En Inde, une mutation génétique entraîne des maladies cardiaques


Mercredi 21 Janvier 2009 - 07:05
Le Monde.fr/Catherine Vincent


En Inde, pays qui héberge près de 20 % de la population mondiale, surviennent 60 % des maladies cardiaques. Les causes de cette fréquence élevée restent mal comprises, mais une piste prometteuse vient de s'ouvrir : il existe dans la population indienne une mutation génétique fort répandue, qui aggrave considérablement les risques de cardiomyopathies.


En Inde, une mutation génétique entraîne des maladies cardiaques
Etudiées de longue date, ces affections diverses du myocarde peuvent être favorisées par d'autres mutations, peu répandues mais très nombreuses : plus de 200 ont été recensées, sur 20 gènes différents.

Celle qui vient d'être étudiée sous la direction de Kumarasamy Thangaraj, du Centre de Biologie cellulaire et moléculaire d'Hyderabad (capitale de l'Inde du Sud) est, au contraire, extraordinairement fréquente. Elle serait portée par 4 % de la population du sous-continent (Inde, Pakistan, Bangladesh, Sri Lanka). Soit quelque 60 millions de personnes.
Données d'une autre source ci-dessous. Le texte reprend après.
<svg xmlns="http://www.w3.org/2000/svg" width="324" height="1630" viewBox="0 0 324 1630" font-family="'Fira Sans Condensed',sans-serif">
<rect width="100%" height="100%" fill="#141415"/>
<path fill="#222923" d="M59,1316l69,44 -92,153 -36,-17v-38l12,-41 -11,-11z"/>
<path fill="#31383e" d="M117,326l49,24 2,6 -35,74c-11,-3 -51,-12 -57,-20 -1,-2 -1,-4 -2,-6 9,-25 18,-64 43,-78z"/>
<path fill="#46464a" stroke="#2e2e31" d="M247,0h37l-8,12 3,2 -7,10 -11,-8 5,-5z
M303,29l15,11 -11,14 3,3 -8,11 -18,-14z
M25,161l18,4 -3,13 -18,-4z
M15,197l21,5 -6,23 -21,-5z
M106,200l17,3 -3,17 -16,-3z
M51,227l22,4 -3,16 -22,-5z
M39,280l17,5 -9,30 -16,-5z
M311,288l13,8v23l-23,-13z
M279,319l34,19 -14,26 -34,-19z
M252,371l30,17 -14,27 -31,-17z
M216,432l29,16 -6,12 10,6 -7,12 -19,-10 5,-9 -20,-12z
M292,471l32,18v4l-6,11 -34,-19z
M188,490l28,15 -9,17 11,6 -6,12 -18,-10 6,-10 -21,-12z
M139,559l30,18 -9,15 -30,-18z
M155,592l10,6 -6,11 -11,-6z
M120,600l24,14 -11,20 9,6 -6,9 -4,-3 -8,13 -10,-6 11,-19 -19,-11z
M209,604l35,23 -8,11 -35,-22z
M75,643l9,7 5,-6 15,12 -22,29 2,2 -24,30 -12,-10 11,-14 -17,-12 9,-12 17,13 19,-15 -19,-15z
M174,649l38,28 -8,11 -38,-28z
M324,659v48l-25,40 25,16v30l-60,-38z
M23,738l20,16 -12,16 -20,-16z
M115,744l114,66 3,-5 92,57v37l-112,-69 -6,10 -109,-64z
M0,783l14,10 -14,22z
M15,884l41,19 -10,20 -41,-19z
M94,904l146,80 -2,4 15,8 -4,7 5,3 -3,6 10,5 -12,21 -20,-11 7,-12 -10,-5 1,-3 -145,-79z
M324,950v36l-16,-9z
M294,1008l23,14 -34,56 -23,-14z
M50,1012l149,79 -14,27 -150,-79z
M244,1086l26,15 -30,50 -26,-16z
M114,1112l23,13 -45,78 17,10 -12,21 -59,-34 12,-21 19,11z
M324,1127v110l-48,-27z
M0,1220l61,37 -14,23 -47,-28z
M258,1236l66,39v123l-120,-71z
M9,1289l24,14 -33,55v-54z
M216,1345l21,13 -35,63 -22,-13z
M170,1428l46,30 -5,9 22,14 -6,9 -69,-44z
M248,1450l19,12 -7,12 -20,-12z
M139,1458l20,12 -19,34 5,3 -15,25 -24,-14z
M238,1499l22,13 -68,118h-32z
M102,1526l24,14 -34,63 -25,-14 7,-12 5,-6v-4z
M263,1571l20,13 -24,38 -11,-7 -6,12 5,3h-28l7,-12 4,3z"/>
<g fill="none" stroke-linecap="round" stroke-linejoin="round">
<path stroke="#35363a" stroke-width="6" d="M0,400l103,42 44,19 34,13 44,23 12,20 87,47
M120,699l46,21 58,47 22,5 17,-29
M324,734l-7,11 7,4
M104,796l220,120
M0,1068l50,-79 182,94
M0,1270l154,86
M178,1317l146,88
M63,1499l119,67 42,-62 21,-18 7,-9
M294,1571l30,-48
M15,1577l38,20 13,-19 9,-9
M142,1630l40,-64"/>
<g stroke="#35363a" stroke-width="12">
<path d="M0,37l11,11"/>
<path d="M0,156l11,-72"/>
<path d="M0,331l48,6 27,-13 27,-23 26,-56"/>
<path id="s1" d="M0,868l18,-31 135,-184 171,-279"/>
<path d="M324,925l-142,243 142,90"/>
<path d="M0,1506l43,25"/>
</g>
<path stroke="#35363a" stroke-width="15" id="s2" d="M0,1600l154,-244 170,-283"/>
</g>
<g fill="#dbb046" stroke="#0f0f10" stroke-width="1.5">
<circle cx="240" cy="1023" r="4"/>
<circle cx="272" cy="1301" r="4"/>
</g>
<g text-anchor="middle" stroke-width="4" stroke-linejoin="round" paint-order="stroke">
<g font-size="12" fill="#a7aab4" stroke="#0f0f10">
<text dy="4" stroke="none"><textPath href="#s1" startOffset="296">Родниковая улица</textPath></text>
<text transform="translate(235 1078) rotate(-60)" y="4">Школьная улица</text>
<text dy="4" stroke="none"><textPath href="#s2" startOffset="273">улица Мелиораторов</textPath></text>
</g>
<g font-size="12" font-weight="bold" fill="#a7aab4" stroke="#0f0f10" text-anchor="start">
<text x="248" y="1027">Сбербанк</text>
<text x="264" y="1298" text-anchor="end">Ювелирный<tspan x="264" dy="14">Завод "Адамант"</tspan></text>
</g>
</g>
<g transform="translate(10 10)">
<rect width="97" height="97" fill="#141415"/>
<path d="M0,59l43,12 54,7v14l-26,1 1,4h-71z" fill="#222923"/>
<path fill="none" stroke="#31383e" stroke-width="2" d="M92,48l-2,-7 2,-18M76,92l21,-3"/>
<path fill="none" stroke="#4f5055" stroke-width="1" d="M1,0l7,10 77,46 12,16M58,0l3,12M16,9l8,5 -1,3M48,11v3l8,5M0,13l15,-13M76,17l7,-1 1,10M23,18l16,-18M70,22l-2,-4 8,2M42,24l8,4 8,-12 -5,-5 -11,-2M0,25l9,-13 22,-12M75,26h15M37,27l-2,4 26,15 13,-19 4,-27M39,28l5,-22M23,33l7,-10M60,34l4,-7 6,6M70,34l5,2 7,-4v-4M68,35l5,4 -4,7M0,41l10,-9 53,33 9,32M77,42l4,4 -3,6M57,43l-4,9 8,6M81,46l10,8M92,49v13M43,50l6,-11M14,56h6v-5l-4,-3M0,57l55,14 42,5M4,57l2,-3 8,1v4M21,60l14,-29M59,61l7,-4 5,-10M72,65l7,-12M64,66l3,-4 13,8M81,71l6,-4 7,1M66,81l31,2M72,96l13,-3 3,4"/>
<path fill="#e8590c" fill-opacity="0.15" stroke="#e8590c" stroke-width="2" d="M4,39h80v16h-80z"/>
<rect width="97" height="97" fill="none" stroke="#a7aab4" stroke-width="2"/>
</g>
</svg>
Selon les travaux mis en ligne dimanche 18 janvier par la revue Nature Genetics, cette mutation touche le gène de la protéine MYBPC3, impliquée dans le fonctionnement du myocarde. Elle avait été identifiée pour la première fois en 2003, sur deux familles indiennes présentant des cardiomyopathies. Soupçonné depuis lors, son impact sur le coeur est désormais incontestable. Les chercheurs ont suivi les conséquences de la mutation dans 28 familles indiennes : certains des porteurs de la délétion, ont-ils découvert, manifestent la maladie dès la trentaine, et plus de 90 % des porteurs les plus âgés en sont affectés.

"Cette mutation conduit à la formation d'une protéine anormale", précise Kumarasamy Thangaraj. "Lorsqu'ils sont jeunes, ceux qui en sont porteurs peuvent la dégrader et rester en bonne santé. Mais son taux augmente à mesure qu'ils vieillissent". Au total, sa présence multiplierait par sept le risque de maladie cardiaque. Plus fréquente dans le sud de l'Inde, elle pourrait à l'avenir être systématiquement recherchée dans la population afin de réduire les autres facteurs de risque chez ceux qui en sont porteurs.

Apparue il y a 33 000 ans

Pourquoi seulement en Asie du Sud ? Les chercheurs, qui ont cherché la mutation sur plus de 2 000 personnes issues de 26 autres pays, ne l'ont en effet retrouvée qu'en Malaisie (qui compte une minorité indienne) et en Indonésie. Ailleurs, rien.

"La mutation est sans doute apparue en Inde il y a environ 33 000 ans", répond Chris Tyler-Smith, du Wellcome Trust Sanger Institute (Hinxton, Grande-Bretagne), l'un des 25 signataires de l'étude. Elle se serait ensuite répandue parmi la population. Sans être éliminée par la sélection naturelle, puisque la maladie se manifeste le plus souvent alors que les personnes concernées ont déjà eu des enfants.